======== Records provided ========
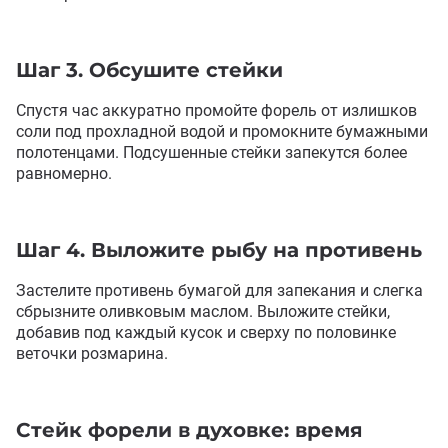
Шаг 3. Обсушите стейки
Спустя час аккуратно промойте форель от излишков
соли под прохладной водой и промокните бумажными
полотенцами. Подсушенные стейки запекутся более
равномерно.
Шаг 4. Выложите рыбу на противень
Застелите противень бумагой для запекания и слегка
сбрызните оливковым маслом. Выложите стейки
,
добавив под каждый кусок и сверху по половинке
веточки розмарина.
Стейк форели в духовке: время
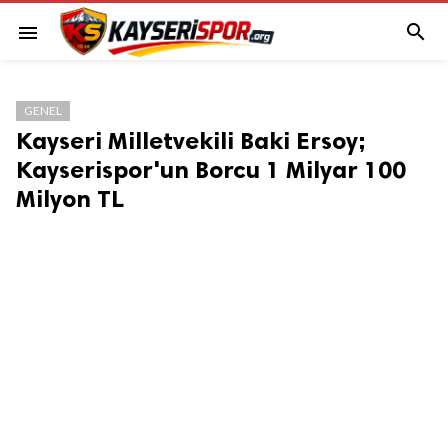

menu
GENEL
Kayseri Milletvekili Baki Ersoy;
Kayserispor'un Borcu 1 Milyar 100
Milyon TL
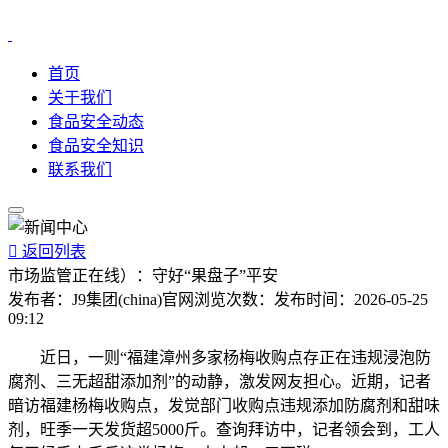
首页
关于我们
食品安全动态
食品安全知识
联系我们

返回列表
市场监管正在线）：守好“果盘子”平安
发布者：
J9集团(china)官网
浏览次数：
发布时间：
2026-05-25
09:12
近日，一则“福建漳州多家杨梅收购点存正在违规浸泡防
腐剂、三无超甜添加剂”的动静，激发网友担心。近期，记者
暗访福建杨梅收购点，发觉部门收购点违规添加防腐剂和甜味
剂，旺季一天发货超5000斤。查询拜访中，记者领会到，工人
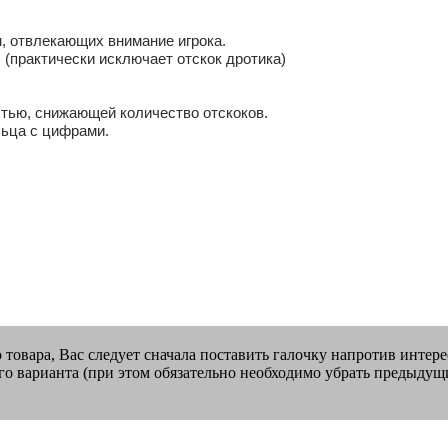
, отвлекающих внимание игрока.
 (практически исключает отскок дротика)
стью, снижающей количество отскоков.
льца с цифрами.
о товара, Вас следует сначала поставить галочку напротив интер
го варианта (при этом обязательно необходимо убрать предыдущ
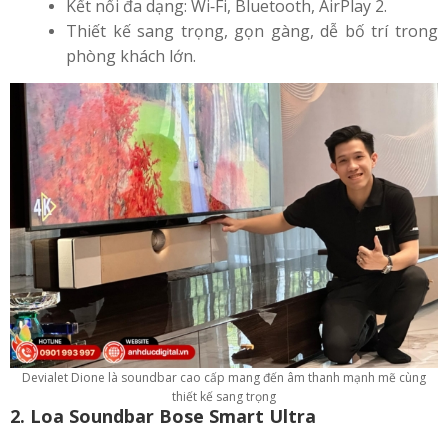
Kết nối đa dạng: Wi‑Fi, Bluetooth, AirPlay 2.
Thiết kế sang trọng, gọn gàng, dễ bố trí trong
phòng khách lớn.
Devialet Dione là soundbar cao cấp mang đến âm thanh mạnh mẽ cùng
thiết kế sang trọng
2. Loa Soundbar Bose Smart Ultra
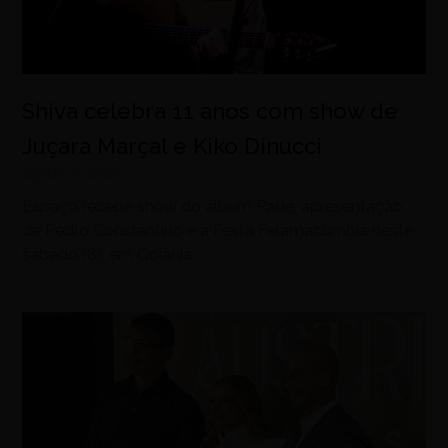
Shiva celebra 11 anos com show de
Juçara Marçal e Kiko Dinucci
agosto 6, 2026
Espaço recebe show do álbum Padê, apresentação
de Pedro Constantino e a Festa Felamacumbia neste
sábado (8), em Goiânia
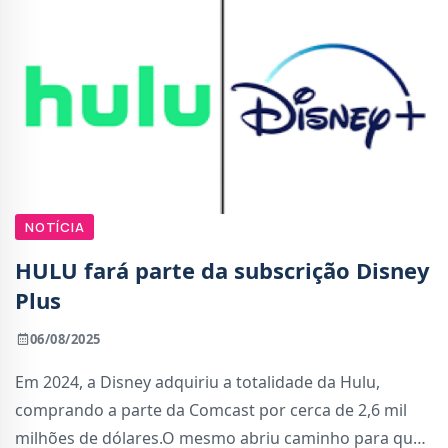
NOTÍCIA
HULU fará parte da subscrição Disney
Plus
06/08/2025
Em 2024, a Disney adquiriu a totalidade da Hulu,
comprando a parte da Comcast por cerca de 2,6 mil
milhões de dólares.O mesmo abriu caminho para que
========
Instructions to follow: The lines above that hold the word "sang" are the ones to copy.

Solution to this problem:
Thiết kế sang trọng, gọn gàng, dễ bố trí trong
thiết kế sang trọng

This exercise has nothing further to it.